Price is what the market is willing to pay at a point in time influenced by factors such as momentum, sentiment, and liquidity. Value is what the business is actually worth, based on its ability to generate cash flows, sustain growth, and create long-term returns.
During my time in public markets, this distinction shaped how I thought about every investment. The price was visible, but the value had to be assessed. That gap, and whether it would close, was where judgment came in.
When I transitioned into early-stage investing, I expected valuation to be less precise, which it is, but I didn’t expect the distinction between price and value to become even more relevant. In the absence of established metrics, startup valuations are often derived from a mix of belief, ambition, narrative strength, and precedent. The valuation is a negotiated outcome between founder and investor, and it becomes the anchor for that round. I’ve come to view valuation as the stated price for entry.
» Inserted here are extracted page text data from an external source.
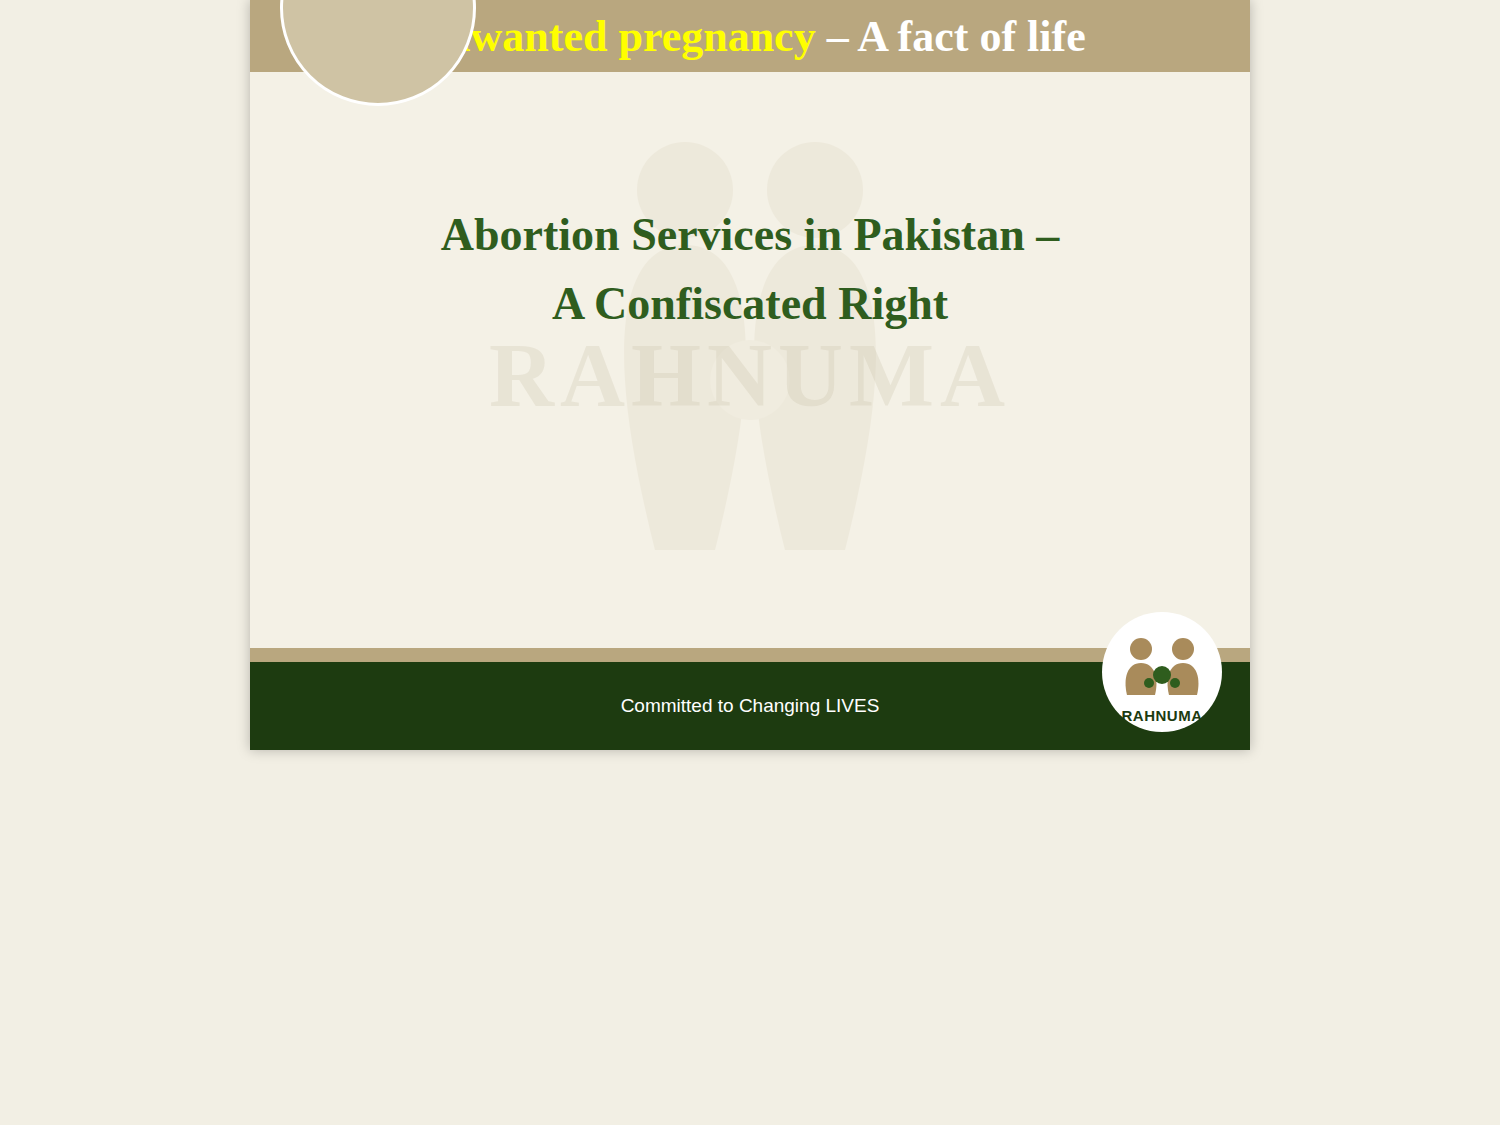Unwanted pregnancy – A fact of life
RAHNUMA
Abortion Services in Pakistan –
A Confiscated Right
Committed to Changing LIVES
RAHNUMA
The real work of value creation starts after the round is closed. It comes from how the founder uses capital, what choices they make in the face of trade-offs, and how they build toward long-term outcomes rather than short-term noise. It may take years to know whether the price we paid reflected the actual worth of the business.
The discipline I learned in public markets, to never confuse the two, continues to guide my thinking.
Valuation is the starting point.
Value is what has to be earned, every step of the way.